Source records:
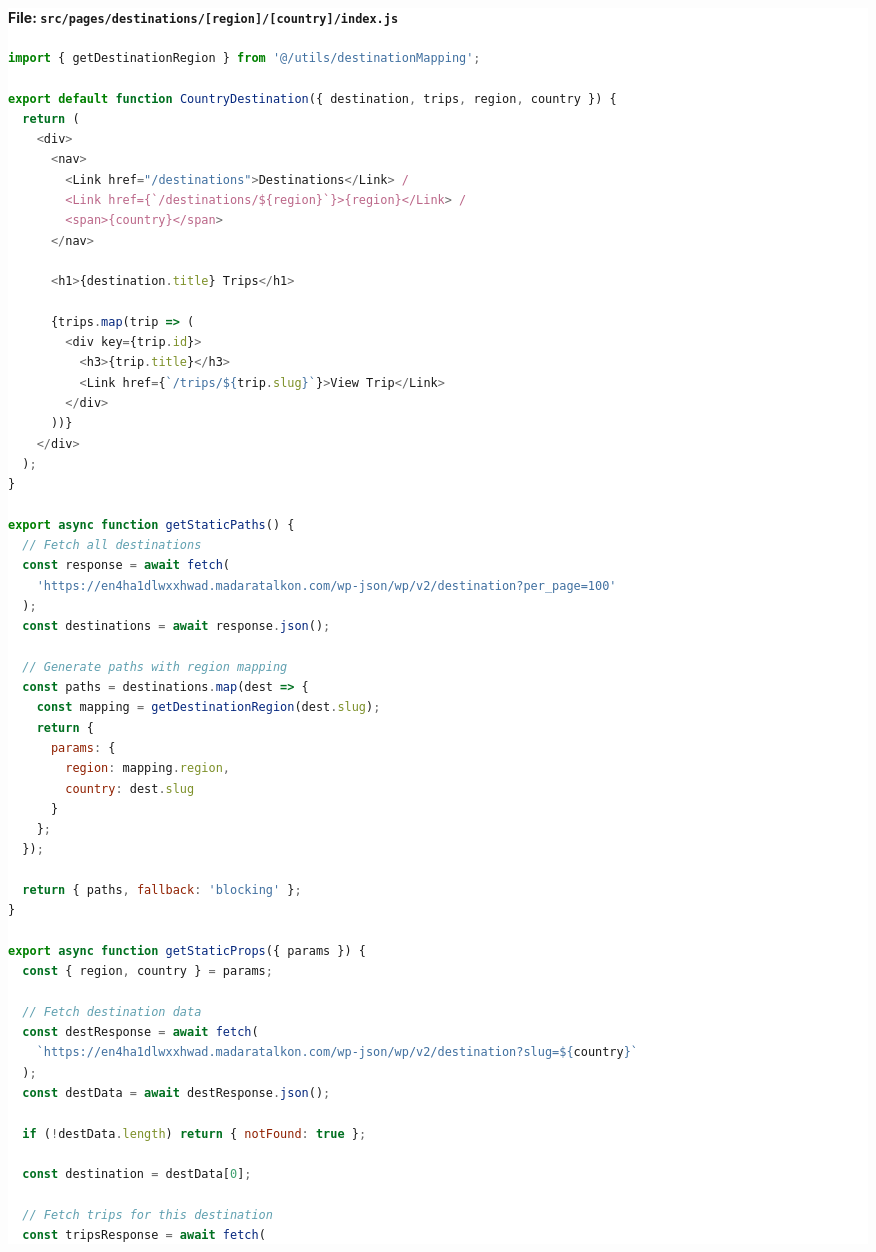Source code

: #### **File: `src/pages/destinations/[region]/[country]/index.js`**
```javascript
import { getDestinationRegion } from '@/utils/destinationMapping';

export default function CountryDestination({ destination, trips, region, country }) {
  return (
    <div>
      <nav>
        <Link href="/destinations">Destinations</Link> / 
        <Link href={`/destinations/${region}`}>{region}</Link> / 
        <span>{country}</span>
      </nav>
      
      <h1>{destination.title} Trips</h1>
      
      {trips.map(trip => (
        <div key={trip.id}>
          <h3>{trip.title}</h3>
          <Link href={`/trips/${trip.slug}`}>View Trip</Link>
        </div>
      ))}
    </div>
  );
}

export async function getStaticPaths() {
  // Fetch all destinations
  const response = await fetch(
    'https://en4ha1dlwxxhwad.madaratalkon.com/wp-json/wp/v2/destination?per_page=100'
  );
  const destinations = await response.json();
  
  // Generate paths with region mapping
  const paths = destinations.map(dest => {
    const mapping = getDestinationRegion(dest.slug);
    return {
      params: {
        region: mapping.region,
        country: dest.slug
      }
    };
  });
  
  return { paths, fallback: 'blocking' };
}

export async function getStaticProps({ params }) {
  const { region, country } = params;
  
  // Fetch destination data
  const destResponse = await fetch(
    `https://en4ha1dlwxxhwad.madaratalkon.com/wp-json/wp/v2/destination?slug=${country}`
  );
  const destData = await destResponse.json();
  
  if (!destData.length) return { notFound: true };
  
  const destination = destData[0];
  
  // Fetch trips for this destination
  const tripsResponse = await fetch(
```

* [Problem]: Throughout the data, tally the lines that hold the string "const" and report the tally alone.

* [Exercise response]: 9